Problem details ::
Could you print the data that follows exactly as given?
Input records START
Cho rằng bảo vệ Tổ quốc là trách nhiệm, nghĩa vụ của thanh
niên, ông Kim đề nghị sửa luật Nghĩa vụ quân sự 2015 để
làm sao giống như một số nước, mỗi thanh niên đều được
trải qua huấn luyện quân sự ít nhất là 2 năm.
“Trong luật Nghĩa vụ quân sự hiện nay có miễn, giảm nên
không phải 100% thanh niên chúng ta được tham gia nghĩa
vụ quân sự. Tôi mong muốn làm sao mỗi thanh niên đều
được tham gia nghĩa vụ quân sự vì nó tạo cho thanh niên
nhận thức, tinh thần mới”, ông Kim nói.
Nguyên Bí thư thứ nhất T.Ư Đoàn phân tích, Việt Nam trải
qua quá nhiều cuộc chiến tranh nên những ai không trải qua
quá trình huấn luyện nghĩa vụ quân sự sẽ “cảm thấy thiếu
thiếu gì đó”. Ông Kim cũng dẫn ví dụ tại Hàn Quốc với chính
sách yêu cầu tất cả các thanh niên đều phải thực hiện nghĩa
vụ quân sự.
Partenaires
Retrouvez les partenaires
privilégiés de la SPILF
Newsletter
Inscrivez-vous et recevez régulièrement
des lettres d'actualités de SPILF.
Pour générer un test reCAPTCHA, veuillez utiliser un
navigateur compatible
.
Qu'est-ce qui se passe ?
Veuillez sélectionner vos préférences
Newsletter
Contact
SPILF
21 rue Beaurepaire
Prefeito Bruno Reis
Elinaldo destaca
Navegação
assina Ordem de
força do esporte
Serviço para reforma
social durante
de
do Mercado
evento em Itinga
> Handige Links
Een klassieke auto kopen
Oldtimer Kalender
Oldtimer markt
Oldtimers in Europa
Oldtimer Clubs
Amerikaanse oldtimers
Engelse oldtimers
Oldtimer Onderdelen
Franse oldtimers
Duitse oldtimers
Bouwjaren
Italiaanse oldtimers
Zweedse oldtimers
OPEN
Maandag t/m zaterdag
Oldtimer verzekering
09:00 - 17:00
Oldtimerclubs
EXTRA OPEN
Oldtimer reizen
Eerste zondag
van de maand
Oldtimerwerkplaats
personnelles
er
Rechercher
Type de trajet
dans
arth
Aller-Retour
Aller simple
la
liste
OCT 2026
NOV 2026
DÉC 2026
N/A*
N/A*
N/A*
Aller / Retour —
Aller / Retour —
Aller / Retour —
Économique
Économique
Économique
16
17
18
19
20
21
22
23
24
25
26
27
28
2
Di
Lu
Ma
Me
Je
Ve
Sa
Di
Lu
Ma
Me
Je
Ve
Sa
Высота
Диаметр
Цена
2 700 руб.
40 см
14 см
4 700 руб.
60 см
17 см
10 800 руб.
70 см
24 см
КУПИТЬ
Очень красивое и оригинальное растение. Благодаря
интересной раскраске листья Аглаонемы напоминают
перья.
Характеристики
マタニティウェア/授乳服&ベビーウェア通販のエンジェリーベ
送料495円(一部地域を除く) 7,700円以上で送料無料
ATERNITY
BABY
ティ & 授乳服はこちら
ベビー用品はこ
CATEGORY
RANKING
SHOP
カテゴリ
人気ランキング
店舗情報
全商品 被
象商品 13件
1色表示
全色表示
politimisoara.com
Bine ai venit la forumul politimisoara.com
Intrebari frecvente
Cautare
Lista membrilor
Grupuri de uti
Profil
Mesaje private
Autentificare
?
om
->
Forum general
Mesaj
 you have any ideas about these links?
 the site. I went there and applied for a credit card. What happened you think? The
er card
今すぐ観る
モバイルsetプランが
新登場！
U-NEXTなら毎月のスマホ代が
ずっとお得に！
Input records END
Completed exercise ::
Cho rằng bảo vệ Tổ quốc là trách nhiệm, nghĩa vụ của thanh
niên, ông Kim đề nghị sửa luật Nghĩa vụ quân sự 2015 để
làm sao giống như một số nước, mỗi thanh niên đều được
trải qua huấn luyện quân sự ít nhất là 2 năm.
“Trong luật Nghĩa vụ quân sự hiện nay có miễn, giảm nên
không phải 100% thanh niên chúng ta được tham gia nghĩa
vụ quân sự. Tôi mong muốn làm sao mỗi thanh niên đều
được tham gia nghĩa vụ quân sự vì nó tạo cho thanh niên
nhận thức, tinh thần mới”, ông Kim nói.
Nguyên Bí thư thứ nhất T.Ư Đoàn phân tích, Việt Nam trải
qua quá nhiều cuộc chiến tranh nên những ai không trải qua
quá trình huấn luyện nghĩa vụ quân sự sẽ “cảm thấy thiếu
thiếu gì đó”. Ông Kim cũng dẫn ví dụ tại Hàn Quốc với chính
sách yêu cầu tất cả các thanh niên đều phải thực hiện nghĩa
vụ quân sự.
Partenaires
Retrouvez les partenaires
privilégiés de la SPILF
Newsletter
Inscrivez-vous et recevez régulièrement
des lettres d'actualités de SPILF.
Pour générer un test reCAPTCHA, veuillez utiliser un
navigateur compatible
.
Qu'est-ce qui se passe ?
Veuillez sélectionner vos préférences
Newsletter
Contact
SPILF
21 rue Beaurepaire
Prefeito Bruno Reis
Elinaldo destaca
Navegação
assina Ordem de
força do esporte
Serviço para reforma
social durante
de
do Mercado
evento em Itinga
> Handige Links
Een klassieke auto kopen
Oldtimer Kalender
Oldtimer markt
Oldtimers in Europa
Oldtimer Clubs
Amerikaanse oldtimers
Engelse oldtimers
Oldtimer Onderdelen
Franse oldtimers
Duitse oldtimers
Bouwjaren
Italiaanse oldtimers
Zweedse oldtimers
OPEN
Maandag t/m zaterdag
Oldtimer verzekering
09:00 - 17:00
Oldtimerclubs
EXTRA OPEN
Oldtimer reizen
Eerste zondag
van de maand
Oldtimerwerkplaats
personnelles
er
Rechercher
Type de trajet
dans
arth
Aller-Retour
Aller simple
la
liste
OCT 2026
NOV 2026
DÉC 2026
N/A*
N/A*
N/A*
Aller / Retour —
Aller / Retour —
Aller / Retour —
Économique
Économique
Économique
16
17
18
19
20
21
22
23
24
25
26
27
28
2
Di
Lu
Ma
Me
Je
Ve
Sa
Di
Lu
Ma
Me
Je
Ve
Sa
Высота
Диаметр
Цена
2 700 руб.
40 см
14 см
4 700 руб.
60 см
17 см
10 800 руб.
70 см
24 см
КУПИТЬ
Очень красивое и оригинальное растение. Благодаря
интересной раскраске листья Аглаонемы напоминают
перья.
Характеристики
マタニティウェア/授乳服&ベビーウェア通販のエンジェリーベ
送料495円(一部地域を除く) 7,700円以上で送料無料
ATERNITY
BABY
ティ & 授乳服はこちら
ベビー用品はこ
CATEGORY
RANKING
SHOP
カテゴリ
人気ランキング
店舗情報
全商品 被
象商品 13件
1色表示
全色表示
politimisoara.com
Bine ai venit la forumul politimisoara.com
Intrebari frecvente
Cautare
Lista membrilor
Grupuri de uti
Profil
Mesaje private
Autentificare
?
om
->
Forum general
Mesaj
 you have any ideas about these links?
 the site. I went there and applied for a credit card. What happened you think? The
er card
今すぐ観る
モバイルsetプランが
新登場！
U-NEXTなら毎月のスマホ代が
ずっとお得に！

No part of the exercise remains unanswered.